Ocular weakness – Disorders that are likely to be confused with ocular MG involve weakness of both eyelid and oculomotor function, producing diplopia and ptosis. Ocular symptoms are the presenting features of more than half of patients with MG. Such conditions include (see "Ocular myasthenia gravis", section on 'Differential diagnosis'):

-Thyroid ophthalmopathy

-Chronic progressive external ophthalmoplegia

-Oculopharyngeal muscular dystrophy

-Brainstem and motor cranial nerve pathologies

Bulbar weakness – Weakness due to dysfunction in cranial nerves other than those controlling ocular functions may present as dysphagia, dysarthria, and/or facial drooping.

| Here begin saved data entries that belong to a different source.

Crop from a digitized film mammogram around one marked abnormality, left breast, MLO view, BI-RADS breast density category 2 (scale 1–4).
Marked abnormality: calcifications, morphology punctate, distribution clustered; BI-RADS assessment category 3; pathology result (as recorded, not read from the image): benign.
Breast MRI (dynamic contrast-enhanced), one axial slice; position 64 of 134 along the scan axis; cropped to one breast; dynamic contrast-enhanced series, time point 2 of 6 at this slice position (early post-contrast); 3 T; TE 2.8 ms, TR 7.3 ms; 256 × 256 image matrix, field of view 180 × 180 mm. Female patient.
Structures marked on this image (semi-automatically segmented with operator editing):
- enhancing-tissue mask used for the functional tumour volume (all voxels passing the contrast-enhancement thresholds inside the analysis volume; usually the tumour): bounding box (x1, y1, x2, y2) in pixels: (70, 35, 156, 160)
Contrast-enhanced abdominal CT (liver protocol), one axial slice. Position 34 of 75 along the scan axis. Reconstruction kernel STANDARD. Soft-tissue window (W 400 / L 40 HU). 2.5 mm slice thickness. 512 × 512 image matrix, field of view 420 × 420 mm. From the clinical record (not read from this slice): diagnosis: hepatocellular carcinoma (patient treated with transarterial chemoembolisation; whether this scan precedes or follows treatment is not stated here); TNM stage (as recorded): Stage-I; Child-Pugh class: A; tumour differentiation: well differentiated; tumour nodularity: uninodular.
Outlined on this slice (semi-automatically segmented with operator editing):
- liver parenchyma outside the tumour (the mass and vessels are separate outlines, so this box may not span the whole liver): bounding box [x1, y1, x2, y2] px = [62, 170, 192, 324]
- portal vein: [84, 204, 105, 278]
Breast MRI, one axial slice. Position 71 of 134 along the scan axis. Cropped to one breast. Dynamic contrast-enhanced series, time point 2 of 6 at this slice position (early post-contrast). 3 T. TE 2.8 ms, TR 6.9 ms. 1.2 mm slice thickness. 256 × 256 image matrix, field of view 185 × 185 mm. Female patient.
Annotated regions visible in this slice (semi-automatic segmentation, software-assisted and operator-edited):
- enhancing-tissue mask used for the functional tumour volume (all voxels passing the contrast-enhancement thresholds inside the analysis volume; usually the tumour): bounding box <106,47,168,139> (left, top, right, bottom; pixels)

MG presents with bulbar weakness in approximately 15 percent of cases. These conditions include (see 'Bulbar weakness' above):

-Amyotrophic lateral sclerosis (ALS) and other forms of motor neuron disease

-GQ1b immune-mediated polyneuropathies

-Botulism

-Brainstem stroke

-Lyme disease

Limb weakness – Isolated limb weakness is an uncommon presenting feature of MG but may also accompany ocular or bulbar symptoms during the course of the condition in patients with generalized MG. Common conditions that may mimic MG include (see 'Limb weakness' above):

-Lambert-Eaton myasthenic syndrome (LEMS)

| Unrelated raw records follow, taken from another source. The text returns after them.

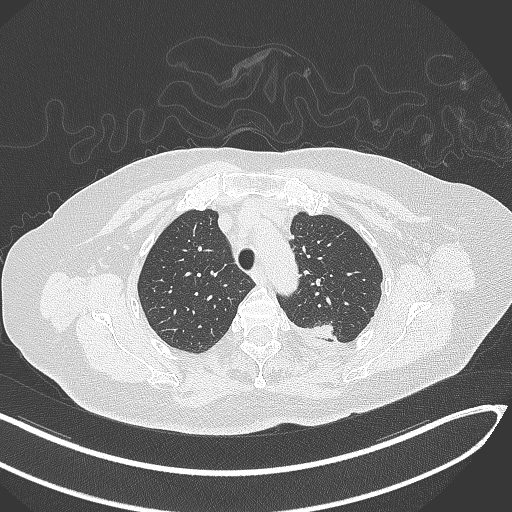
Chest CT, one axial slice; position 253 of 270 along the scan axis; reconstruction kernel B70f; lung window (W 1500 / L -600 HU); 1 mm slice thickness; 512 × 512 image matrix, field of view 400 × 400 mm. Female patient, age 76 years. Case-level facts recorded for this patient, not image findings: clinical TNM (as recorded): T1c N0 M0.
Annotated regions visible in this slice (rectangle marked by the reading radiologist):
- lung tumour (recorded histology: adenocarcinoma): bounding box [x1, y1, x2, y2] px = [308, 320, 334, 341]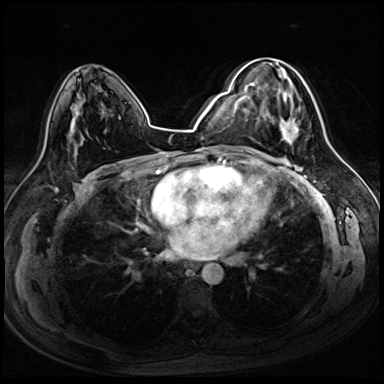
Breast MRI (dynamic contrast-enhanced), one axial slice; position 49 of 72 along the scan axis; dynamic contrast-enhanced series, time point 2 of 8 at this slice position (early post-contrast); 3 T; TE 1.4 ms, TR 4.3 ms; 384 × 384 image matrix. Female patient.
Outlined on this slice (semi-automatically segmented with operator editing):
- enhancing-tissue mask used for the functional tumour volume (all voxels passing the contrast-enhancement thresholds inside the analysis volume; usually the tumour): bounding box [x1, y1, x2, y2] px = [251, 59, 323, 145]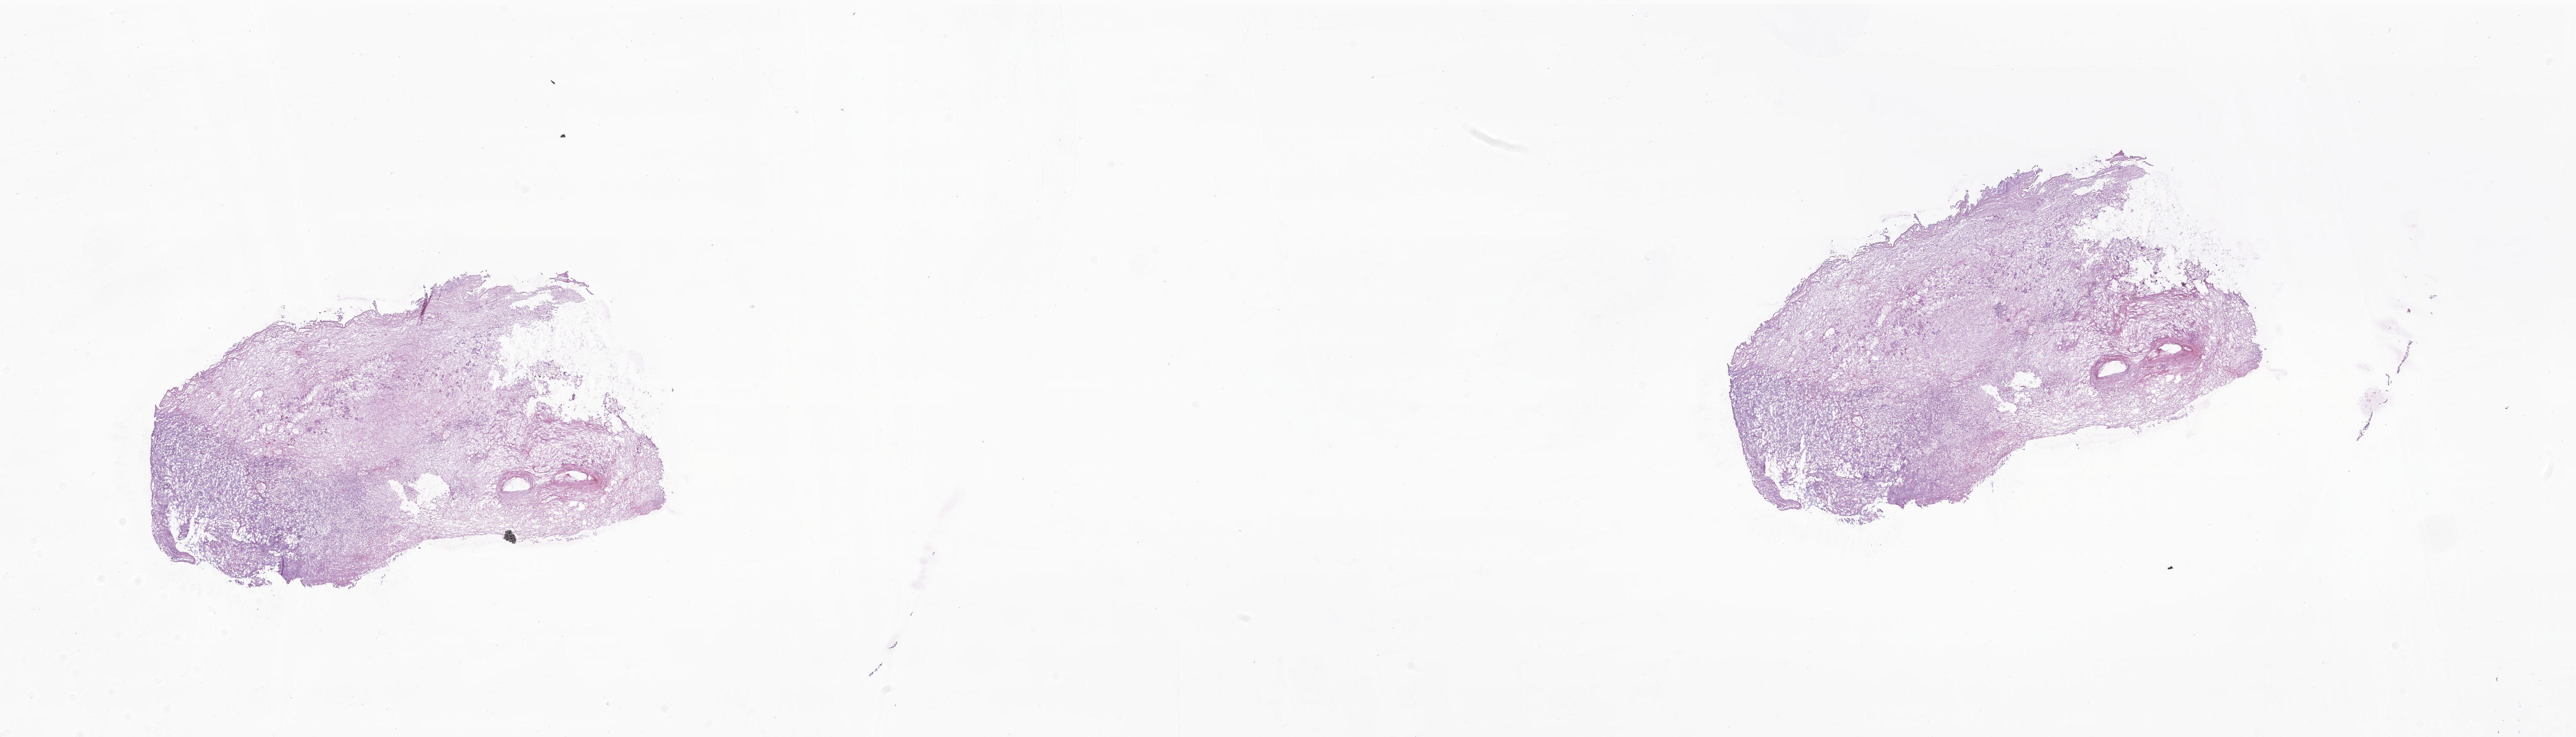
Hematoxylin and eosin (H&E) whole-slide image of tumor tissue from the endocervix — low-resolution overview of the scanned area, about 32.6 x 9.3 mm; frozen section (OCT-embedded). Patient: female, age 227 months (18 years 11 months).
Diagnosis: Embryonal rhabdomyosarcoma, NOS.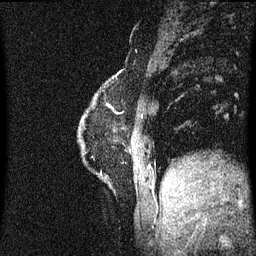
Breast MRI (dynamic contrast-enhanced), one sagittal slice. Position 12 of 60 along the scan axis. Dynamic contrast-enhanced series, image 2 of 3 at this slice position (ordered by acquisition). 1.5 T. TE 4.2 ms, TR 8.4 ms. 256 × 256 image matrix, field of view 200 × 200 mm. Female patient, age 60 years.
Outlined on this slice (semi-automatic segmentation, software-assisted and operator-edited):
- analysis volume of interest (the breast-tissue region the enhancement analysis was run in; not a lesion): bounding box <77,70,123,193> (left, top, right, bottom; pixels)
- tumour enhancement mask (voxels above the 70 % enhancement threshold inside the analysis volume of interest): <82,70,122,121>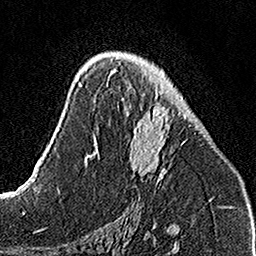
Breast MRI, one axial slice. Slice 84 of 160 in the series (ordered by position). Cropped to one breast. Dynamic contrast-enhanced series, time point 2 of 7 at this slice position (early post-contrast). 1.5 T. TE 3.5 ms, TR 7.2 ms. 1 mm slice thickness. 256 × 256 image matrix, field of view 160 × 160 mm. Female patient.
Structures marked on this image (semi-automatically segmented with operator editing):
- enhancing-tissue mask used for the functional tumour volume (all voxels passing the contrast-enhancement thresholds inside the analysis volume; usually the tumour): bounding box [x1, y1, x2, y2] px = [110, 57, 191, 185]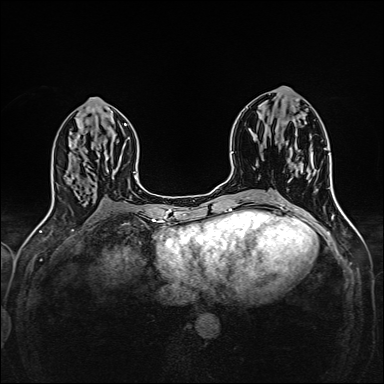
Breast MRI (dynamic contrast-enhanced), one axial slice; position 70 of 160 along the scan axis; dynamic contrast-enhanced series, time point 2 of 6 at this slice position (early post-contrast); 1.5 T; TE 2.4 ms, TR 5.2 ms; 384 × 384 image matrix, field of view 300 × 300 mm. Female patient.
Outlined on this slice (semi-automatically segmented with operator editing):
- enhancing-tissue mask used for the functional tumour volume (all voxels passing the contrast-enhancement thresholds inside the analysis volume; usually the tumour): bounding box [x1, y1, x2, y2] px = [286, 143, 313, 168]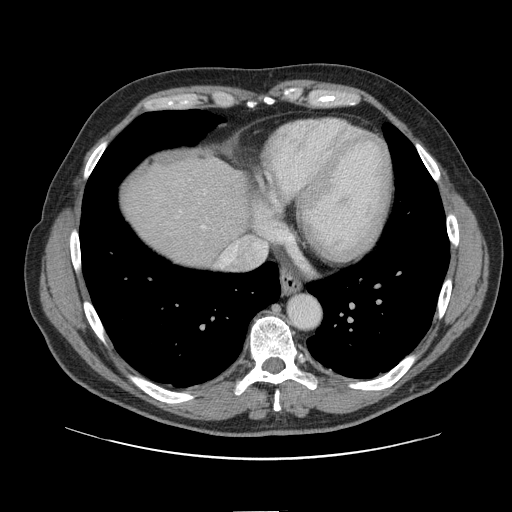
Contrast-enhanced abdominal CT, one axial slice; slice 136 of 161 in the series (ordered by position); 120 kVp; intravenous contrast given; soft-tissue window (W 400 / L 40 HU); 2.5 mm slice thickness; 512 × 512 image matrix. Case-level facts recorded for this patient, not image findings: patient: female, age 60 years at operation; diagnosis: colorectal cancer liver metastases, imaged before liver resection; multiple liver metastases: no; largest metastasis: 3.5 cm; disease in both lobes: no.
Annotated regions visible in this slice (expert manual segmentation):
- hepatic veins: box from (x=203, y=192) to (x=241, y=268) px
- liver: (x=124, y=162)–(x=248, y=266)
- planned liver remnant (the part of the liver to remain after resection): (x=124, y=162)–(x=248, y=266)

-ALS and other forms of motor neuron disease

-Guillain-Barré syndrome (GBS)

-Chronic inflammatory demyelinating polyneuropathy (CIDP)

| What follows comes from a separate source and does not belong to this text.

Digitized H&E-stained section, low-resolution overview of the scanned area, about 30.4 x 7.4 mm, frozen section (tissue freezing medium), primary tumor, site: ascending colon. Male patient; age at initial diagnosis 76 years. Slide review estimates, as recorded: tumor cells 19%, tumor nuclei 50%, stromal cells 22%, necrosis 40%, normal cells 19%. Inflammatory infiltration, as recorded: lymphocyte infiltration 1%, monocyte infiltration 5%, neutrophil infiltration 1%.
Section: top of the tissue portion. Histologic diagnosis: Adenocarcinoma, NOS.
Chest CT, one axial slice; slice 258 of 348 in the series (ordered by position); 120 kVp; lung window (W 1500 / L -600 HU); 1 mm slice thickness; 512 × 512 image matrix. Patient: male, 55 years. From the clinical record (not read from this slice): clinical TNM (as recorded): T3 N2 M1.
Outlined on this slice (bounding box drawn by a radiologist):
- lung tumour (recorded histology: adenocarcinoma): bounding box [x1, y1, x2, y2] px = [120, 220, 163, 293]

Other conditions that may also present with limb weakness mimicking MG include stroke, botulism, penicillamine-induced myasthenia, checkpoint inhibitor-induced myasthenia, and statin-related weakness.

Respiratory weakness – Isolated respiratory symptoms due to neuromuscular weakness are an uncommon presentation in MG. Some other conditions may also present with respiratory symptoms along with other neurologic symptoms. These include ALS, acid maltase deficiency, polymyositis, and botulism. (See 'Respiratory weakness' above.)

Differential diagnosis for newborns and infants with weakness – Many conditions may cause neuromuscular weakness in infants, including uncommon neuromuscular junction disorders (table 4). Disorders of the neuromuscular junction in newborns and infants include transient neonatal MG, congenital myasthenic syndromes, magnesium or aminoglycoside toxicity, and infant botulism. (See "Neuromuscular junction disorders in newborns and infants".)